Have you ever wondered what would happen if you crossed over traditional Korean instruments with post-rock metal? Enter Jambinai! After their debut in 2010, Jambinai has gone from strength to strength resulting in a performance at the Winter Olympics in Pyeongchang in 2018. ‘ONDA’ is the bands’ third album and its an assault on the ears and mind.
At the centre of the music are a guitar, a bamboo oboe (piri), the bow-stringed haegum and the zither geomungo. With tracks like ‘Sawtooth’ or the raw Nightwish-esque ‘Square Wave’ – you’ll hear these instruments often become electrified. The zither and guitar interplay to create crunchy basslines and melodic replacements for keyboards. The piri and haegum often then take over where a lead electric guitar would. In tracks like ‘Small Constellation’ and the epic 13 minute ‘In The Woods’ there are sections where the strings are like guitar solos. Then the shoegaze post-rock electric guitars will often come in and flood the traditional instruments. Often it feels like war.

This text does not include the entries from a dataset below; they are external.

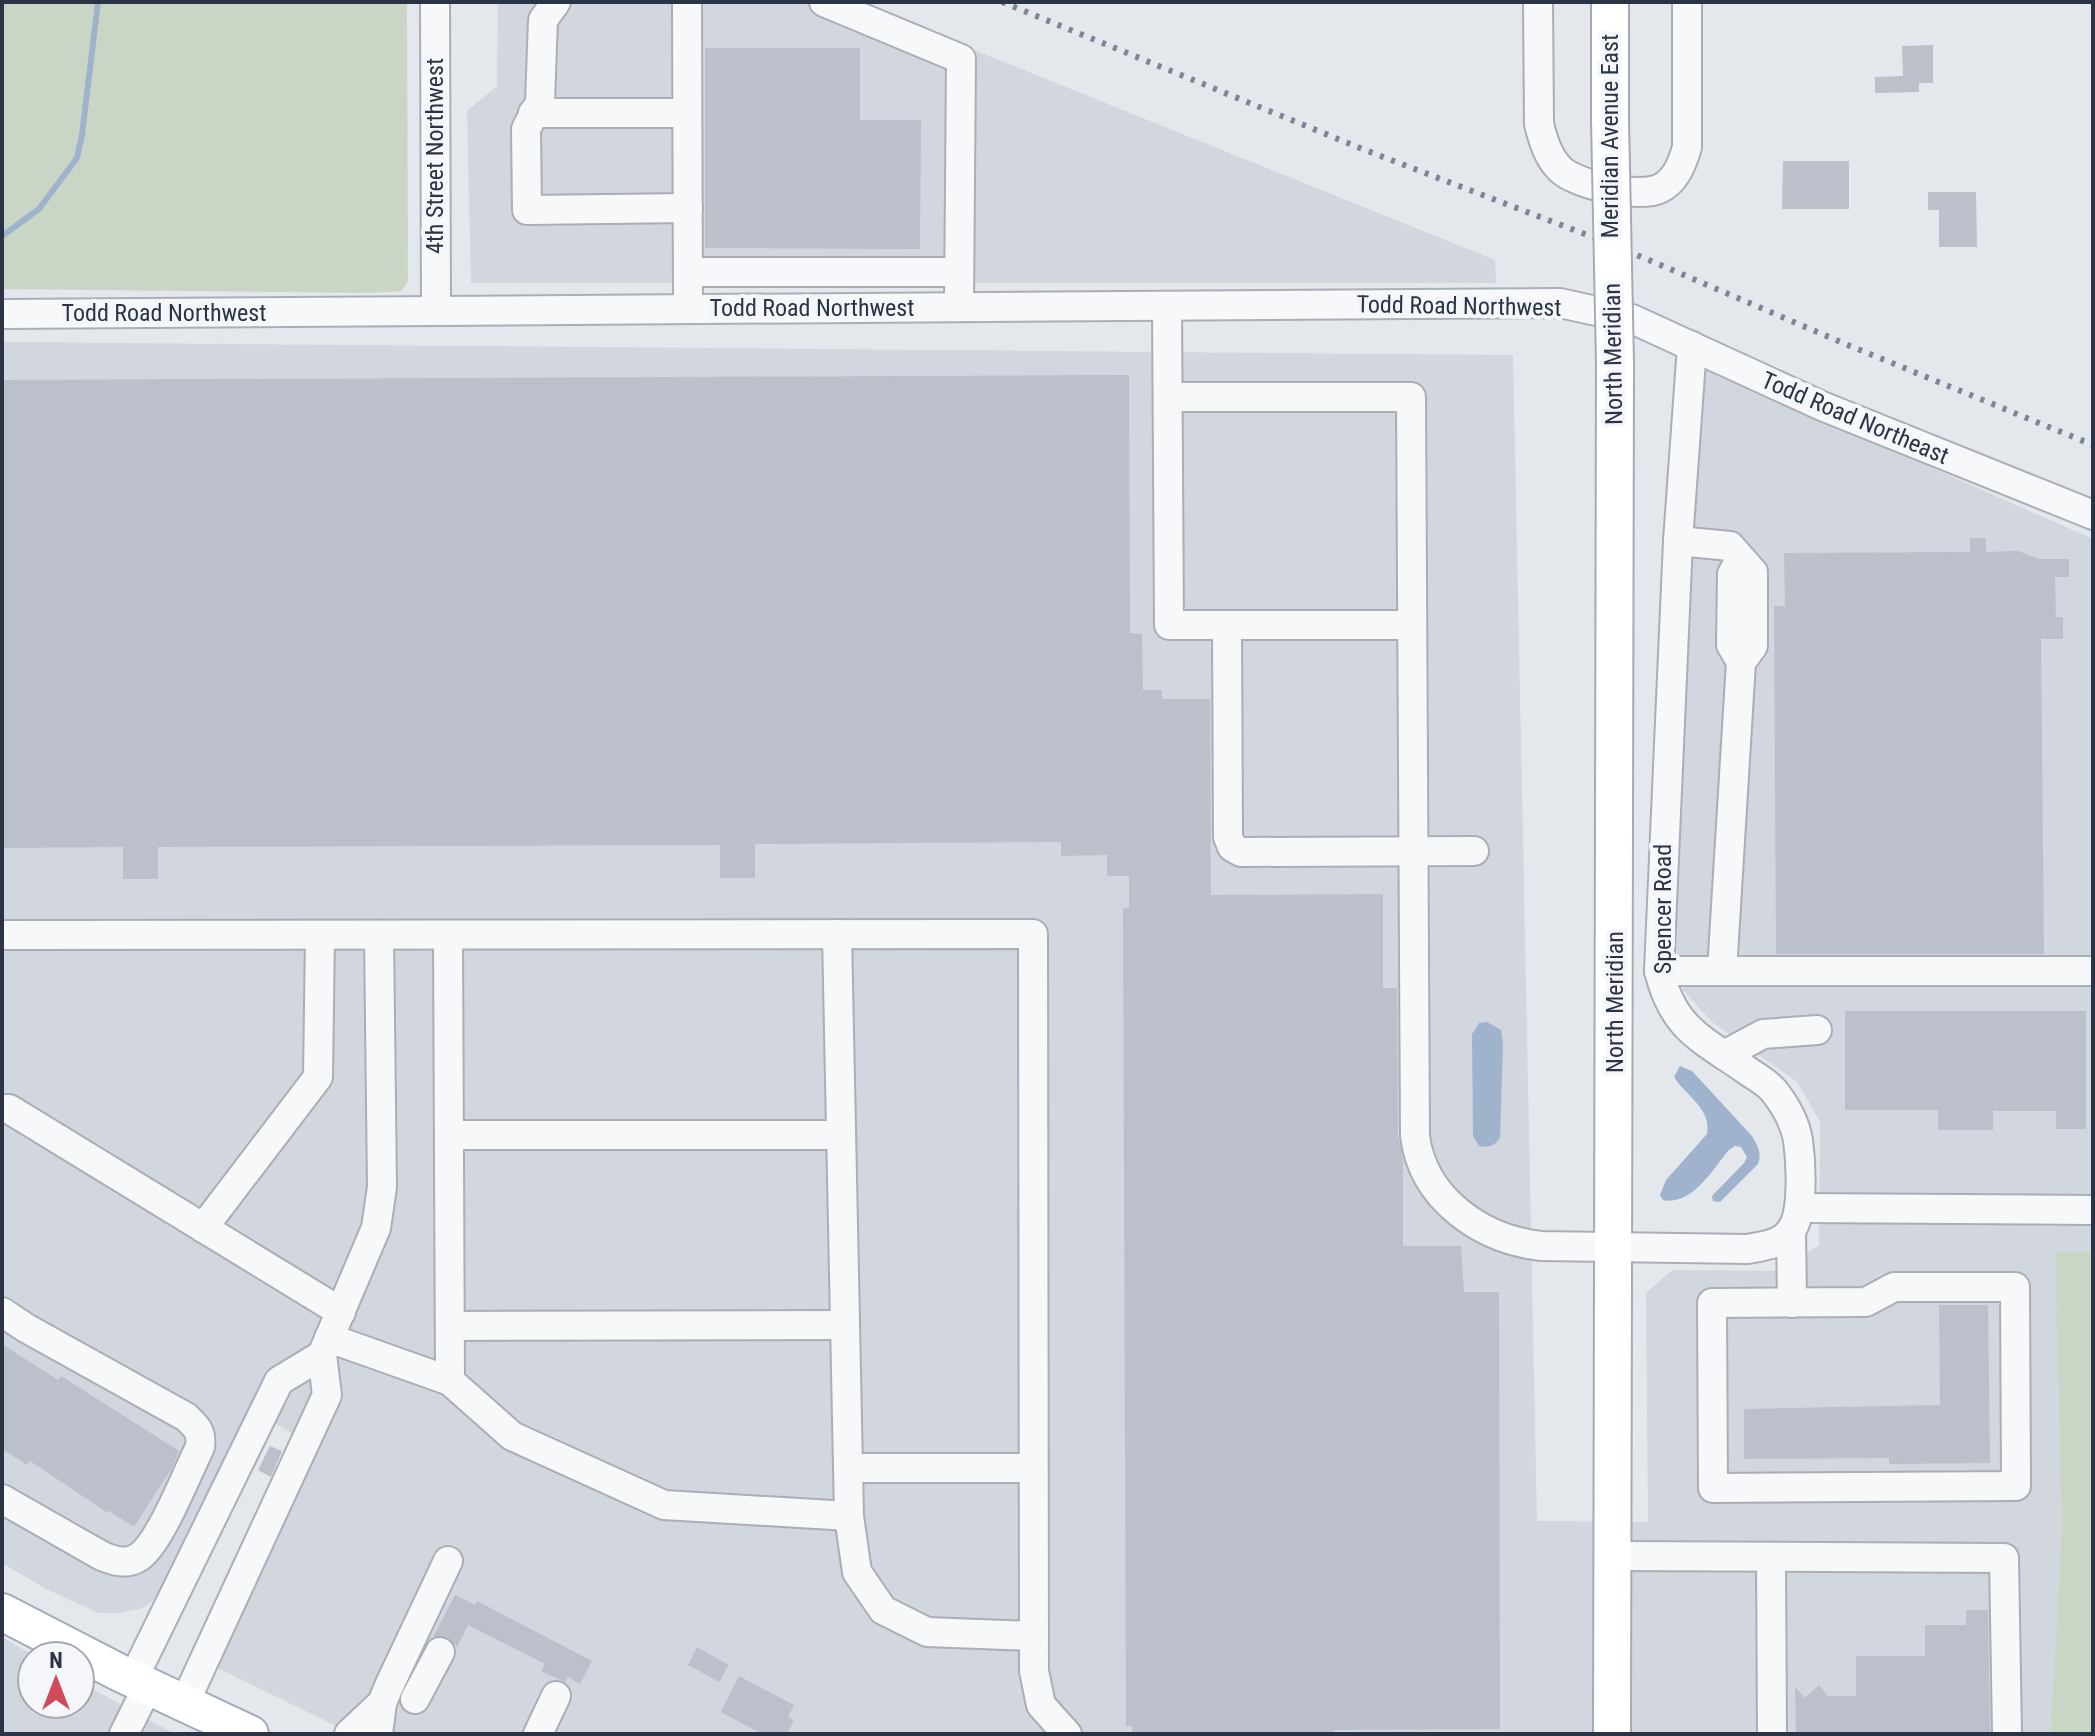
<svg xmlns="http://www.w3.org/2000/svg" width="2095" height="1736" font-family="'Roboto Condensed',sans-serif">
<rect width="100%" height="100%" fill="#e4e7ec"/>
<!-- built -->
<g fill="#d2d6de">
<polygon points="498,2 855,2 1495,260 1496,283 471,283 467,111 497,86"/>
<polygon points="2,342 1513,355 1537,1521 1648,1522 1646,1293 1672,1270 1778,1271 1819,1245 1820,1121 1797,1082 1712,1022 1683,990 1674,959 1702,366 2093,539 2093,1252 2056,1252 2062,1526 2050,1734 353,1734 211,1665 311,1445 250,1408 155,1600 142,1608 120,1613 99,1613 46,1589 2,1563"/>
<polygon points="2,1637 34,1656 32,1656 32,1704 80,1704 80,1682 175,1734 2,1734"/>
</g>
<!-- green -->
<g fill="#c9d6c5">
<polygon points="2,2 407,2 408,281 402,291 368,293 2,289"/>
<polygon points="2055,1252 2093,1252 2093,1734 2050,1734 2062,1526"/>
</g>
<!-- water -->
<g fill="#9fb4cc">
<path d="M 1487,1022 L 1501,1030 L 1503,1045 L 1500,1138 C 1494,1146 1489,1148 1479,1146 L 1473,1136 L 1472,1034 L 1479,1023 Z"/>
<path d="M 1680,1066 L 1692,1071 L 1752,1136 C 1758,1146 1762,1154 1758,1164 L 1720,1202 L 1713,1201 L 1712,1196 L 1744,1163 L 1747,1157 L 1741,1147 L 1735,1146 L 1729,1150 C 1712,1170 1692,1206 1663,1200 L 1660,1195 L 1666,1180 L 1707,1134 C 1712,1109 1686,1096 1674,1077 Z"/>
</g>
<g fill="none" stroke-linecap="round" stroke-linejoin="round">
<!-- stream -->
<polyline stroke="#9fb4cc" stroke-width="6" points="2,236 39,209 77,158 82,135 98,2"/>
</g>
<!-- building -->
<g fill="#bbc0ca">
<polygon points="1933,45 1933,83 1919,83 1919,92 1875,93 1875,77 1903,76 1902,46"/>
<polygon points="705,48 860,48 860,120 921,120 920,249 705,248"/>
<polygon points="1783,161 1849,161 1849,209 1782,209"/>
<polygon points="1928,192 1976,192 1977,247 1939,247 1939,210 1928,210"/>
<polygon points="1129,375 1130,633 1142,634 1143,690 1162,690 1162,699 1210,699 1211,895 1383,894 1383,988 1397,988 1398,1136 1403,1159 1403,1246 1461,1246 1464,1292 1499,1292 1500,1729 1334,1730 1334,1734 1132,1734 1132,1726 1126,1726 1123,908 1129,908 1129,876 1107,876 1107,855 1061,856 1061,842 755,844 755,878 720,878 720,845 158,847 158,879 123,879 123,847 2,848 2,380"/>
<polygon points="1970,538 1986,538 1986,552 2018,551 2039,559 2069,559 2069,577 2055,577 2056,617 2063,617 2063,639 2041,639 2044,954 1776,954 1774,606 1785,606 1784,553 1970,552"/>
<polygon points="1845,1011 2086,1011 2086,1129 2056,1129 2056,1111 1993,1111 1993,1130 1938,1130 1938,1110 1845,1110"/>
<polygon points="1939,1305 1988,1305 1990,1463 1889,1464 1889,1458 1744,1459 1744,1409 1940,1405"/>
<polygon points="2,1344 58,1380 61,1376 179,1451 172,1468 134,1527 109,1511 108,1513 30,1461 27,1465 2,1449"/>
<polygon points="270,1446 282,1451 271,1477 258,1470"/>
<polygon points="455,1595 475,1605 477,1601 592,1661 580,1684 568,1677 565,1682 541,1671 545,1664 468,1625 457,1647 447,1637 433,1637"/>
<polygon points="1966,1610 1988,1610 1990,1734 1796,1734 1795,1687 1805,1698 1819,1685 1828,1696 1856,1696 1856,1656 1925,1656 1925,1625 1966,1625"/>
<polygon points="697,1647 729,1665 719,1682 688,1665"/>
<polygon points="739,1676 794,1705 788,1717 794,1720 787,1734 762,1734 721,1712"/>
</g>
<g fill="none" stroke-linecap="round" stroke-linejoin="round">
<defs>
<g id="minor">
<polyline points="435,2 436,311"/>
<polyline points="556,2 543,20 540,102 526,129 527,210 688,208"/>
<polyline points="687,2 688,309"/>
<polyline points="824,2 961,59 959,307"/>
<path d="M 1538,2 L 1539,124 C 1543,140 1548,157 1560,169 C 1576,185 1640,199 1661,188 C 1675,181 1683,162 1687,147 L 1687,2"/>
<polyline points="533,113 687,113"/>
<polyline points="688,272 959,272"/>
<polyline points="1167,306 1169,625 1412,625"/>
<polyline points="2,314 1560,303 1632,319 1822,406 2093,515"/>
<path d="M 1168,397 L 1411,397 L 1415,1136 C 1423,1199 1481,1239 1541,1246 L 1747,1249 C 1763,1246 1780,1245 1791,1231 C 1804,1213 1801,1162 1798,1140 C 1795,1123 1785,1105 1774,1091 C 1767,1082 1754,1076 1745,1069 C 1700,1038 1673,1028 1659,971 L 1678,541 L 1692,346"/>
<polyline points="1678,541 1730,546 1753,572 1753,646 1741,662 1722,971"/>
<polyline points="1740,559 1732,574 1731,645 1741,662"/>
<polyline points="1227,625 1228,837 1232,847 1241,852 1474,851"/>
<polyline points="837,934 848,1468 849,1516 857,1572 883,1610 927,1632 1033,1636"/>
<polyline points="2,935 1033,934 1034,1671 1041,1705 1067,1734"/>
<polyline points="448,935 450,1381"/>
<polyline points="1659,971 2093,971"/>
<polyline points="1724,1055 1763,1034 1817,1030"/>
<polyline points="2,1109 9,1109 341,1312"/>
<polyline points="449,1135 841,1135"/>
<polyline points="1800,1208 2093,1210"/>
<polyline points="203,1228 318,1077 320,935"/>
<polyline points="1791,1230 1792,1303"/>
<polygon points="1894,1287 2015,1287 2016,1486 1713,1488 1712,1303 1866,1302"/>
<path d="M 2,1312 L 26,1328 L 186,1417 C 197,1427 202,1432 200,1447 C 187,1473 160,1543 139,1557 C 127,1565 114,1561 102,1556 L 2,1499"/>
<polyline points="450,1326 845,1325"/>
<polyline points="329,1338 450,1381 512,1436 664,1505 849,1516"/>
<polyline points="848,1468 1033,1468"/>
<polyline points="1613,1556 2004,1558 2007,1734"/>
<polyline points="1771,1557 1772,1734"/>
<polyline points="133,1679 279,1381 322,1355"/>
<polyline points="415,1699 440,1652"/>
<polyline points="184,1704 327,1395 322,1355 376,1228 382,1187 379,935"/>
<polyline points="124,1734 148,1686"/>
<polyline points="349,1734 382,1703"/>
<polyline points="378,1734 382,1703 389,1686 448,1561"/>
<polyline points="538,1734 556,1696"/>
</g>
<g id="major">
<polyline points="1610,2 1610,120"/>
<polyline points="2,1612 122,1674 250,1734"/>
<polyline points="1612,1734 1615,363"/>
</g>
</defs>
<!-- minor casing -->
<use href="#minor" stroke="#a9aeb7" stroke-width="32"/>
<!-- major casing -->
<use href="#major" stroke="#a3abb8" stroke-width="40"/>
<!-- minor -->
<use href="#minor" stroke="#f7f8fa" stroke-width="28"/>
<!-- major -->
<use href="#major" stroke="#fff" stroke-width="36"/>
<!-- rail -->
<polyline stroke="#7d8696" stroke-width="6" stroke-dasharray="4 8" stroke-linecap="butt" points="1002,2 1365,150 1616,246 1843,343 2093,445"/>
<defs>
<polyline id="major-bridge" points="1610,120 1615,363"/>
</defs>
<!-- major-bridge casing -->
<use href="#major-bridge" stroke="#a3abb8" stroke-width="40" stroke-linecap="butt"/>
<!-- major-bridge -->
<use href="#major-bridge" stroke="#fff" stroke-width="36"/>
</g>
<g text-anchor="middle" stroke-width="8" stroke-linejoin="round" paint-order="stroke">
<!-- street labels -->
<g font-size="24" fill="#2b3445" stroke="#f4f6f9">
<text transform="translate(1610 136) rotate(-90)" y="8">Meridian Avenue East</text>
<text transform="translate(435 156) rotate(-90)" y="8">4th Street Northwest</text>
<text transform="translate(1459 306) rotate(1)" y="8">Todd Road Northwest</text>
<text x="812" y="316">Todd Road Northwest</text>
<text x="164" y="321">Todd Road Northwest</text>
<text transform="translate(1613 354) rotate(-91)" y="8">North Meridian</text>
<text transform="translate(1855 418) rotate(23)" y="8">Todd Road Northeast</text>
<text transform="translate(1663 909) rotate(-90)" y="8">Spencer Road</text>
<text transform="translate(1615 1002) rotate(-90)" y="8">North Meridian</text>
</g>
</g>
<!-- border -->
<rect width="2095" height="1736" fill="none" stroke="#2b3445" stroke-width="8"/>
<!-- north arrow -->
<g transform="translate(56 1680)"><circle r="38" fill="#f4f6f9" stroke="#a4a8b1" stroke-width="2"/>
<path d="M0-6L14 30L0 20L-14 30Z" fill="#d1495b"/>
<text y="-12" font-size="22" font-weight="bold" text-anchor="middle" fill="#2b3445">N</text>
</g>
</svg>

Across ‘ONDA’ one of the things that struck me was the aggressive passion behind the music. Most tracks have vocals from the band (both male and female) but they wrap around huge drum filled explosions of noise and guitar thrashing. Most post-rock relies on the bludgeoning repetition yet Jambinai refuse to let their tracks sit still. In some ways it reminds me of the angriest Sigur Ros tracks if they were full of shoegaze metal… and Korean. ‘Event Horizon’ is the best example of the ferocity as the entire track is a constant build-up of noise and chords. Usually its the kind of things you get in a middle eight section but here that is an entire four-minute track of powerful catharsis.
The title track ‘ONDA’ closes the album off brilliantly too. It starts off reminding me of Mongolian tribal metal band Tennegar Cavalry. Its beats are deep and the traditional instruments and vocals are like calling chants. Then at the two-thirds mark, it explodes into a gothic chanting post-rock anthem. You can’t help but be overcome with the electricity that the band pulses through the speakers.
Long term readers will know I have a penchant for mash-ups of culture or genre. Jambinai does just that and in doing so creates a perfectly dark and heady treat for all rock and cross over fans. I’d love to see them live in a stadium – it is where their music belongs. Visceral rock defined.